Page excerpt:
----

Old High Church Kirkyard
The oldest church in Inverness witnessed the brutal executions of many Scottish soldiers.
Following the Scottish defeat at Culloden, this graveyard became a “killing field.”
Perched on St. Michael’s Mount overlooking the River Ness, the Old High St. Stephen’s Church is the oldest church in Inverness, Scotland. It’s been a place of worship since the Irish missionary St. Columba visited the Scottish Highlands in the 6th Century. It is believed to be where he converted the Pictish King Brude to Christianity in 565. Much of the current building was constructed in 1770, but the church tower base dates to at least the 1300s, making it the oldest standing building in Inverness.
Although a place of worship and devotion for centuries, the Old High Church’s Kirkyard, the graveyard beside the church, was the site of an atrocity following the Battle of Culloden on April 16, 1746. The battle lasted less than an hour. English forces decisively defeated the Jacobite army of Charles Edward Stuart, a.k.a. Bonnie Prince Charlie, marking the end of the Jacobite Uprising of 1745 and all efforts to restore a Stuart king to the throne of England and Scotland.
Following the devastating loss, hundreds of Jacobite prisoners were brought to Inverness, some of whom were then imprisoned in the tower of the Old High Church. Many of the Jacobite prisoners were wounded or ill. The conditions were harsh, and those not already sick soon weakened from cold and starvation. Rather than transport the Scottish prisoners to England, many were hastily tried and sentenced in the Church and then executed among the graves in the Old High Church Kirkyard.
A firing squad executed condemned prisoners in front of the stone masonry outside the blue-painted door of the Church tower. Divots from errant musket balls still pockmark the tower’s wall. Prisoners unable to walk or stand were taken to the center of the Kirkyard and seated against a gravestone. A direct ten paces from that gravestone was another whose top featured a heart-shaped cleft. A sharpshooter would lay behind the second stone and use its notch to steady their musket before firing at the injured condemned soldier. The Kirkyard’s stone wall stopped any stray bullets.
Balnain House, a Georgian townhouse directly across the river from the Old High Church, was used as an English field hospital following the Highland battles. Wounded Hanoverian officers recuperating there watched the Kirkyard executions from their hospital windows. How many prisoners died at the Old High Church and how the English disposed of the bodies is unknown. Some believe that the prisoners executed at the Old High Church were buried in a pit beneath what is now a paved walkway next to the Church.
Know Before You Go
The gravestones used for Jacobite executions are found on the southeast side of the Church. The stone with the heart-shaped notch is the eighth grave to the right of the Church door. Directly behind it is the Shaw family gravestone that was placed subsequent to 1746. Behind the Shaw stone is a smaller gravestone with two top notches where the condemned prisoners were seated. You can find a diagram of the gravestones used here.
The Old High St. Stephen's Church was closed for worship by the Church of Scotland in February 2022. The building is up for sale. Some community members are planning to turn the Church into a multi-purpose venue. The Kirkyard remains open to the public.

----

Work required: Reproduce the Old High Church Kirkyard text word for word from "The Old High St. Stephen's" to "to the public.".

----

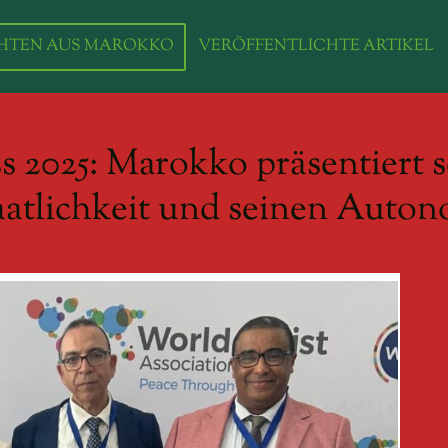
HTEN AUS MAROKKO
VERÖFFENTLICHTE ARTIKEL
2025: Marokko präsentiert s
aatlichkeit und seinen Auto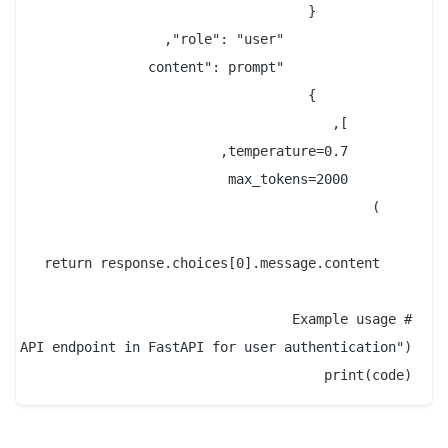
print(code)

----

Exercise response:
The Old High St. Stephen's Church was closed for worship by the Church of Scotland in February 2022. The building is up for sale. Some community members are planning to turn the Church into a multi-purpose venue. The Kirkyard remains open to the public.